Regarding the new housing markets, the FFB first of all makes two requests for accession: the restoration of the new PTZ at 40% in zones B2 and C, as well as the revision of its scales and their subsequent indexation, d 'a part ; the implementation of a RE2020 tax credit on loan annuities, on the other hand. Then, for rental investment, given the collapse of the market, there is an urgent need to redeploy a device at least as powerful as the "Pinel" version 2022. This will allow discussions to be continued more serenely on the status of the private lessor that the federation calls for in the medium term.
Finally, to allow a real acceleration of the ecological transition, the FFB asks that the budget allocated to MaPrimeRénov' be increased by one billion euros each year for five years in order to support the deployment of global renovation, in one go. or in slices. She also wants a fairly radical simplification with the creation of a single application file for MaPrimeRénov' and the CEEs. The FFB also calls for the sustainability of the tax credit in favor of the energy renovation of the premises of VSEs and SMEs, to give visibility to the actors.
The FFB supported these measures within the framework of the CNR Logement. The FFB is delighted to see certain references to it in the documents of the working groups, in particular the status of the private lessor. On the other hand, the FFB admits to being very worried about other proposals, such as the abandonment of any national quantified objective for the construction of housing. Without this objective, how can aid be calibrated? How to plan a program, in particular in terms of social housing? If local authorities set objectives alone, how can national cohesion be guaranteed? What about the treatment of territorial fractures?

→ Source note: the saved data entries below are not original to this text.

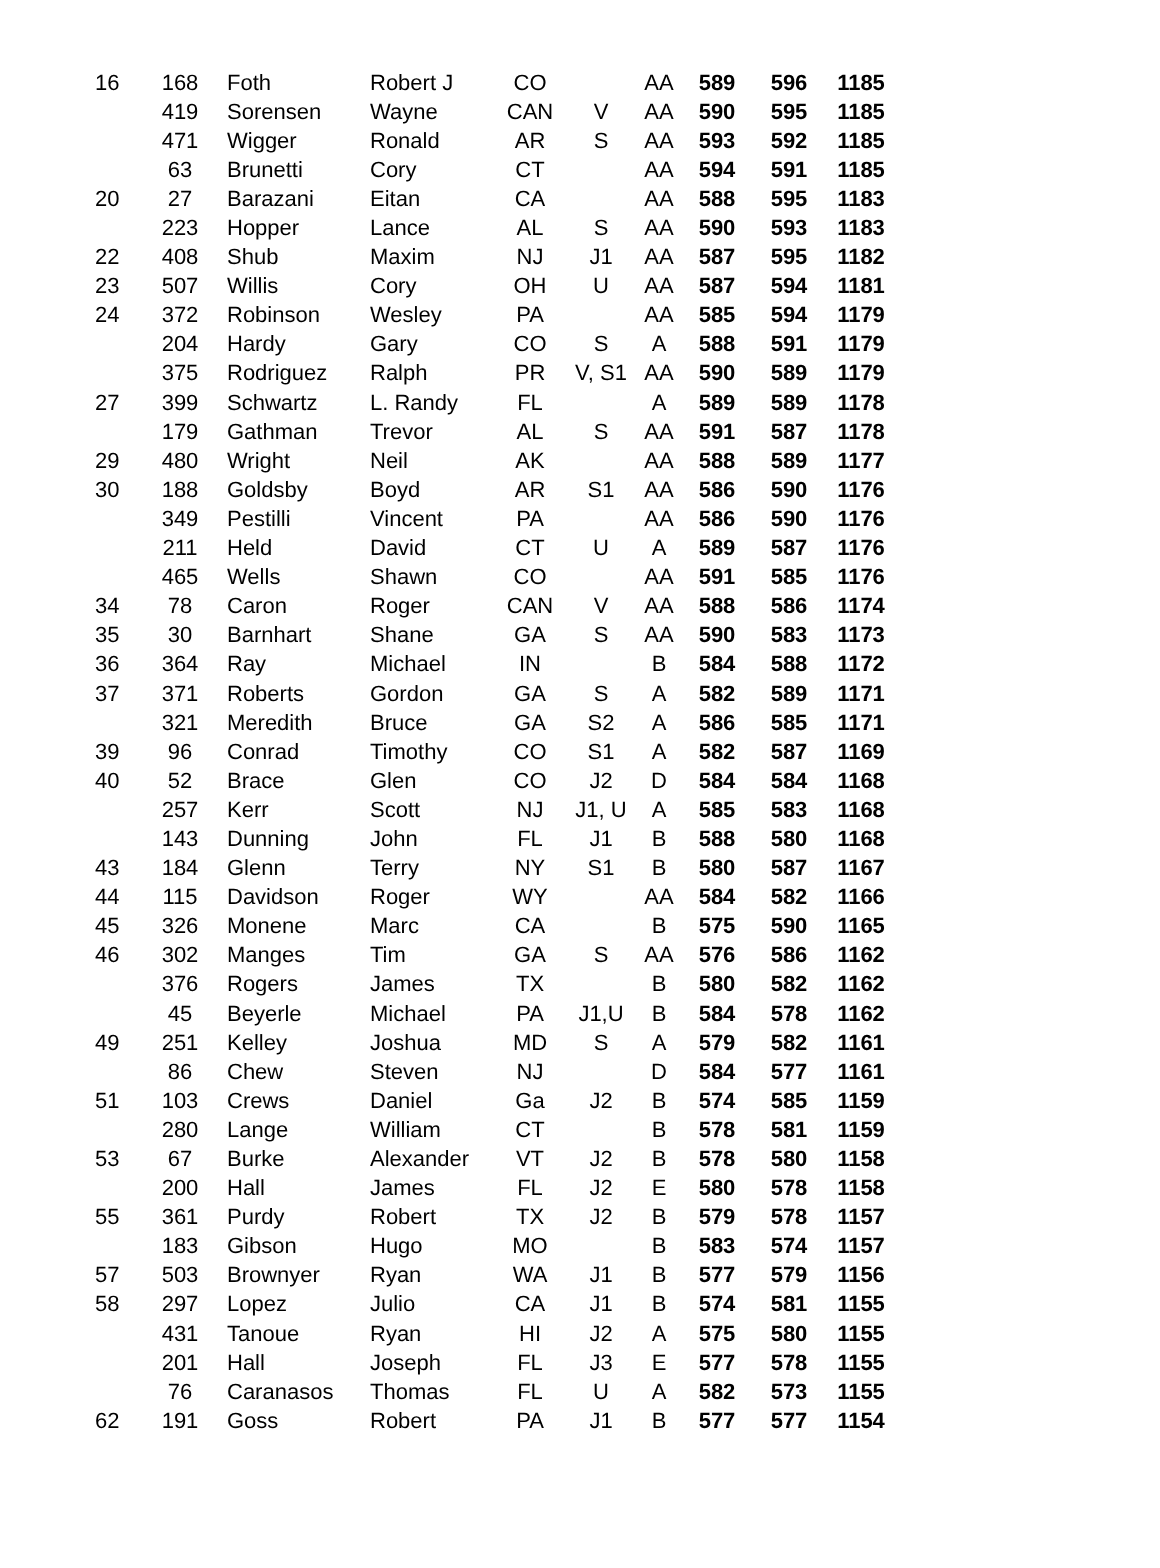| 16 | 168 | Foth | Robert J | CO | | AA | 589 | 596 | 1185 |
| | 419 | Sorensen | Wayne | CAN | V | AA | 590 | 595 | 1185 |
| | 471 | Wigger | Ronald | AR | S | AA | 593 | 592 | 1185 |
| | 63 | Brunetti | Cory | CT | | AA | 594 | 591 | 1185 |
| 20 | 27 | Barazani | Eitan | CA | | AA | 588 | 595 | 1183 |
| | 223 | Hopper | Lance | AL | S | AA | 590 | 593 | 1183 |
| 22 | 408 | Shub | Maxim | NJ | J1 | AA | 587 | 595 | 1182 |
| 23 | 507 | Willis | Cory | OH | U | AA | 587 | 594 | 1181 |
| 24 | 372 | Robinson | Wesley | PA | | AA | 585 | 594 | 1179 |
| | 204 | Hardy | Gary | CO | S | A | 588 | 591 | 1179 |
| | 375 | Rodriguez | Ralph | PR | V, S1 | AA | 590 | 589 | 1179 |
| 27 | 399 | Schwartz | L. Randy | FL | | A | 589 | 589 | 1178 |
| | 179 | Gathman | Trevor | AL | S | AA | 591 | 587 | 1178 |
| 29 | 480 | Wright | Neil | AK | | AA | 588 | 589 | 1177 |
| 30 | 188 | Goldsby | Boyd | AR | S1 | AA | 586 | 590 | 1176 |
| | 349 | Pestilli | Vincent | PA | | AA | 586 | 590 | 1176 |
| | 211 | Held | David | CT | U | A | 589 | 587 | 1176 |
| | 465 | Wells | Shawn | CO | | AA | 591 | 585 | 1176 |
| 34 | 78 | Caron | Roger | CAN | V | AA | 588 | 586 | 1174 |
| 35 | 30 | Barnhart | Shane | GA | S | AA | 590 | 583 | 1173 |
| 36 | 364 | Ray | Michael | IN | | B | 584 | 588 | 1172 |
| 37 | 371 | Roberts | Gordon | GA | S | A | 582 | 589 | 1171 |
| | 321 | Meredith | Bruce | GA | S2 | A | 586 | 585 | 1171 |
| 39 | 96 | Conrad | Timothy | CO | S1 | A | 582 | 587 | 1169 |
| 40 | 52 | Brace | Glen | CO | J2 | D | 584 | 584 | 1168 |
| | 257 | Kerr | Scott | NJ | J1, U | A | 585 | 583 | 1168 |
| | 143 | Dunning | John | FL | J1 | B | 588 | 580 | 1168 |
| 43 | 184 | Glenn | Terry | NY | S1 | B | 580 | 587 | 1167 |
| 44 | 115 | Davidson | Roger | WY | | AA | 584 | 582 | 1166 |
| 45 | 326 | Monene | Marc | CA | | B | 575 | 590 | 1165 |
| 46 | 302 | Manges | Tim | GA | S | AA | 576 | 586 | 1162 |
| | 376 | Rogers | James | TX | | B | 580 | 582 | 1162 |
| | 45 | Beyerle | Michael | PA | J1,U | B | 584 | 578 | 1162 |
| 49 | 251 | Kelley | Joshua | MD | S | A | 579 | 582 | 1161 |
| | 86 | Chew | Steven | NJ | | D | 584 | 577 | 1161 |
| 51 | 103 | Crews | Daniel | Ga | J2 | B | 574 | 585 | 1159 |
| | 280 | Lange | William | CT | | B | 578 | 581 | 1159 |
| 53 | 67 | Burke | Alexander | VT | J2 | B | 578 | 580 | 1158 |
| | 200 | Hall | James | FL | J2 | E | 580 | 578 | 1158 |
| 55 | 361 | Purdy | Robert | TX | J2 | B | 579 | 578 | 1157 |
| | 183 | Gibson | Hugo | MO | | B | 583 | 574 | 1157 |
| 57 | 503 | Brownyer | Ryan | WA | J1 | B | 577 | 579 | 1156 |
| 58 | 297 | Lopez | Julio | CA | J1 | B | 574 | 581 | 1155 |
| | 431 | Tanoue | Ryan | HI | J2 | A | 575 | 580 | 1155 |
| | 201 | Hall | Joseph | FL | J3 | E | 577 | 578 | 1155 |
| | 76 | Caranasos | Thomas | FL | U | A | 582 | 573 | 1155 |
| 62 | 191 | Goss | Robert | PA | J1 | B | 577 | 577 | 1154 |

The measures that the FFB is asking for certainly have a cost and the federation is not unaware of the tense context of public finances. But precisely, when the very official Housing Account shows that in net balance, housing contributes more than 50 billion to the Nation's budget, a historic level, care must be taken not to kill the goose that lays the golden egg !

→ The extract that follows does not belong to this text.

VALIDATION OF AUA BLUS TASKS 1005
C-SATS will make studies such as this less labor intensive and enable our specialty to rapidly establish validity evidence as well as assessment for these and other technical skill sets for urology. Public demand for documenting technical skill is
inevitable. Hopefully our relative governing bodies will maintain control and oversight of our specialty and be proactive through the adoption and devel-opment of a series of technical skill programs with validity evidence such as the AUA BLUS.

Especially since the decline in building costs and prices observed since the summer is a thing of the past. In fact, the materials whose prices had risen the fastest from the end of 2020 to July/August 2022 have been in rapid decline since then. But the energy crisis has passed by and tiles, ceramic products, glass, cement products, etc. accelerate significantly at the start of 2023. For example, according to INSEE data, ready-mixed concrete (BPE) posted +17,2% over the first two months of the year.
The BT indices, representative of building costs, are therefore recovering again. And this will continue due to wage increases in the building sector, in a context of high inflation which is expected to remain above 5% in 2023. A big question then arises: will customers be able to follow, without additional support? Which refers to the proposals of the FFB.